▶ _RECORDED INFORMATION_:
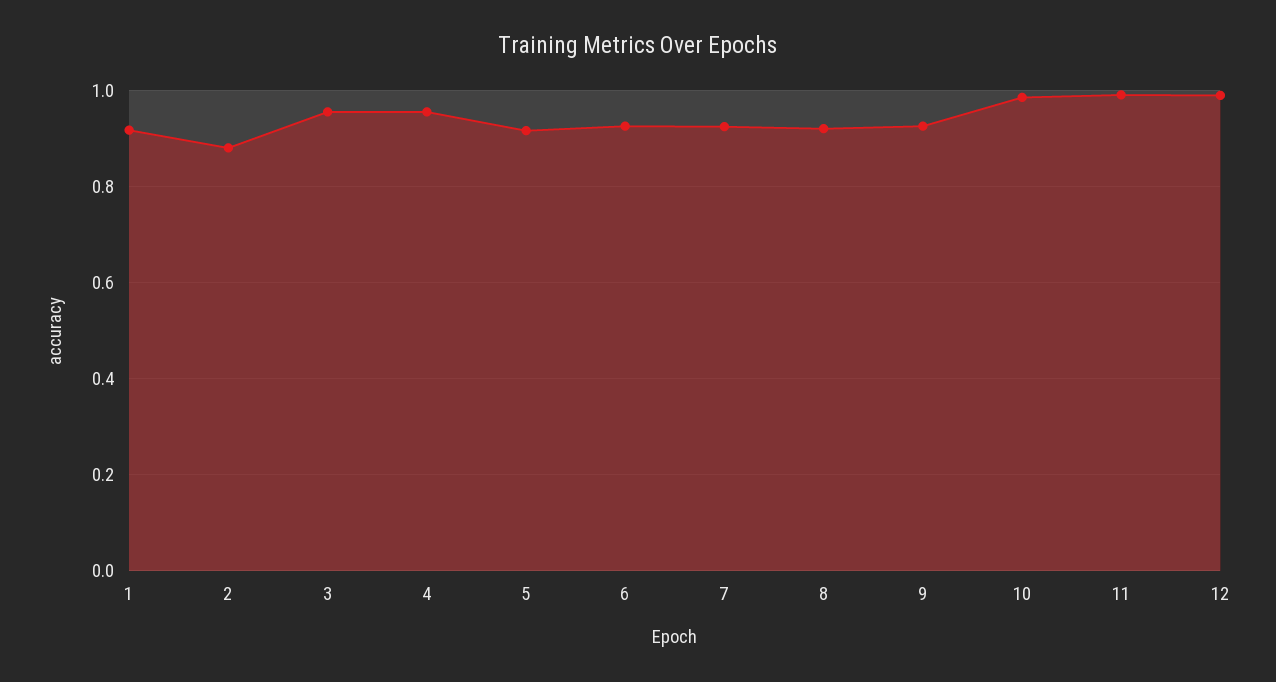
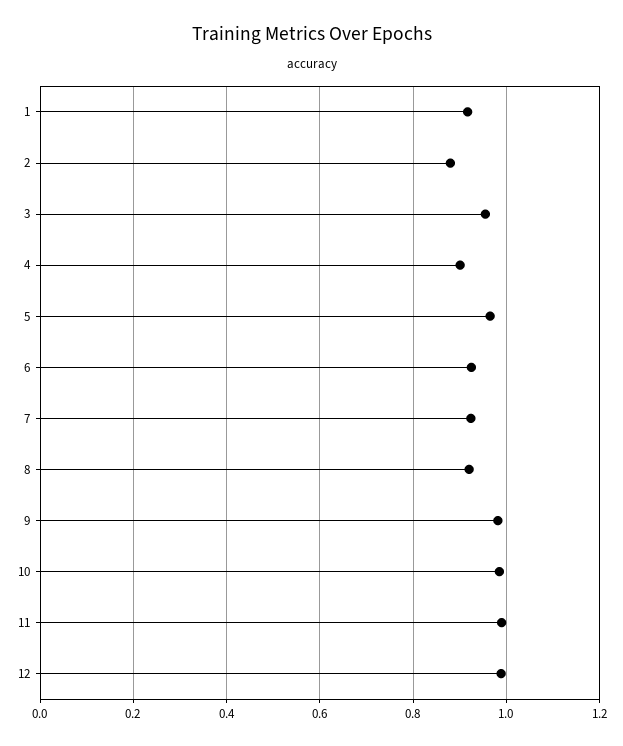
  {
    "1": 0.92,
    "2": 0.88,
    "3": 0.96,
-   "4": 0.96,
+   "4": 0.9,
-   "5": 0.92,
+   "5": 0.96,
    "6": 0.92,
    "7": 0.92,
    "8": 0.92,
-   "9": 0.92,
+   "9": 0.98,
    "10": 0.98,
    "11": 1,
    "12": 0.98
  }

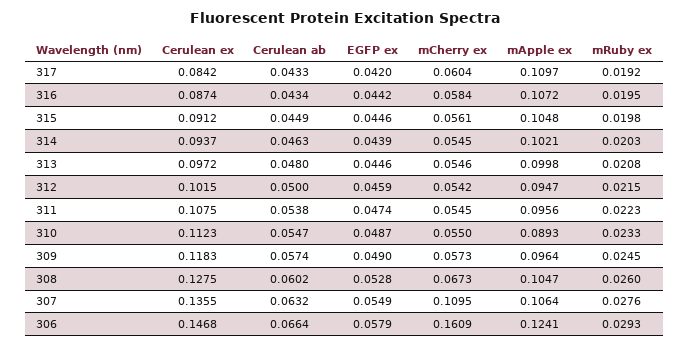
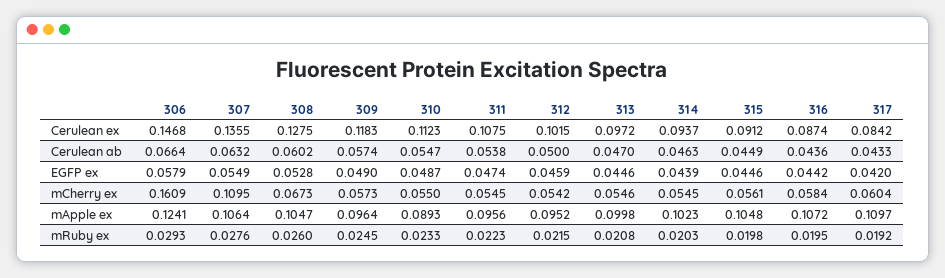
  {
    "Cerulean ex": {
      "317": 0.0842,
      "316": 0.0874,
      "315": 0.0912,
      "314": 0.0937,
      "313": 0.0972,
      "312": 0.1015,
      "311": 0.1075,
      "310": 0.1123,
      "309": 0.1183,
      "308": 0.1275,
      "307": 0.1355,
      "306": 0.1468
    },
    "Cerulean ab": {
      "317": 0.0433,
-     "316": 0.0434,
+     "316": 0.0436,
      "315": 0.0449,
      "314": 0.0463,
-     "313": 0.048,
+     "313": 0.047,
      "312": 0.05,
      "311": 0.0538,
      "310": 0.0547,
      "309": 0.0574,
      "308": 0.0602,
      "307": 0.0632,
      "306": 0.0664
    },
    "EGFP ex": {
      "317": 0.042,
      "316": 0.0442,
      "315": 0.0446,
      "314": 0.0439,
      "313": 0.0446,
      "312": 0.0459,
      "311": 0.0474,
      "310": 0.0487,
      "309": 0.049,
      "308": 0.0528,
      "307": 0.0549,
      "306": 0.0579
    },
    "mCherry ex": {
      "317": 0.0604,
      "316": 0.0584,
      "315": 0.0561,
      "314": 0.0545,
      "313": 0.0546,
      "312": 0.0542,
      "311": 0.0545,
      "310": 0.055,
      "309": 0.0573,
      "308": 0.0673,
      "307": 0.1095,
      "306": 0.1609
    },
    "mApple ex": {
      "317": 0.1097,
      "316": 0.1072,
      "315": 0.1048,
-     "314": 0.1021,
+     "314": 0.1023,
      "313": 0.0998,
-     "312": 0.0947,
+     "312": 0.0952,
      "311": 0.0956,
      "310": 0.0893,
      "309": 0.0964,
      "308": 0.1047,
      "307": 0.1064,
      "306": 0.1241
    },
    "mRuby ex": {
      "317": 0.0192,
      "316": 0.0195,
      "315": 0.0198,
      "314": 0.0203,
      "313": 0.0208,
      "312": 0.0215,
      "311": 0.0223,
      "310": 0.0233,
      "309": 0.0245,
      "308": 0.026,
      "307": 0.0276,
      "306": 0.0293
    }
  }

▶ _WHAT THE EXERCISE ASKS_: Write out the listing above exactly as it stands, pictures excluded.

▶ _EXPECTED OUTPUT_:
  {
    "1": 0.92,
    "2": 0.88,
    "3": 0.96,
-   "4": 0.96,
+   "4": 0.9,
-   "5": 0.92,
+   "5": 0.96,
    "6": 0.92,
    "7": 0.92,
    "8": 0.92,
-   "9": 0.92,
+   "9": 0.98,
    "10": 0.98,
    "11": 1,
    "12": 0.98
  }

  {
    "Cerulean ex": {
      "317": 0.0842,
      "316": 0.0874,
      "315": 0.0912,
      "314": 0.0937,
      "313": 0.0972,
      "312": 0.1015,
      "311": 0.1075,
      "310": 0.1123,
      "309": 0.1183,
      "308": 0.1275,
      "307": 0.1355,
      "306": 0.1468
    },
    "Cerulean ab": {
      "317": 0.0433,
-     "316": 0.0434,
+     "316": 0.0436,
      "315": 0.0449,
      "314": 0.0463,
-     "313": 0.048,
+     "313": 0.047,
      "312": 0.05,
      "311": 0.0538,
      "310": 0.0547,
      "309": 0.0574,
      "308": 0.0602,
      "307": 0.0632,
      "306": 0.0664
    },
    "EGFP ex": {
      "317": 0.042,
      "316": 0.0442,
      "315": 0.0446,
      "314": 0.0439,
      "313": 0.0446,
      "312": 0.0459,
      "311": 0.0474,
      "310": 0.0487,
      "309": 0.049,
      "308": 0.0528,
      "307": 0.0549,
      "306": 0.0579
    },
    "mCherry ex": {
      "317": 0.0604,
      "316": 0.0584,
      "315": 0.0561,
      "314": 0.0545,
      "313": 0.0546,
      "312": 0.0542,
      "311": 0.0545,
      "310": 0.055,
      "309": 0.0573,
      "308": 0.0673,
      "307": 0.1095,
      "306": 0.1609
    },
    "mApple ex": {
      "317": 0.1097,
      "316": 0.1072,
      "315": 0.1048,
-     "314": 0.1021,
+     "314": 0.1023,
      "313": 0.0998,
-     "312": 0.0947,
+     "312": 0.0952,
      "311": 0.0956,
      "310": 0.0893,
      "309": 0.0964,
      "308": 0.1047,
      "307": 0.1064,
      "306": 0.1241
    },
    "mRuby ex": {
      "317": 0.0192,
      "316": 0.0195,
      "315": 0.0198,
      "314": 0.0203,
      "313": 0.0208,
      "312": 0.0215,
      "311": 0.0223,
      "310": 0.0233,
      "309": 0.0245,
      "308": 0.026,
      "307": 0.0276,
      "306": 0.0293
    }
  }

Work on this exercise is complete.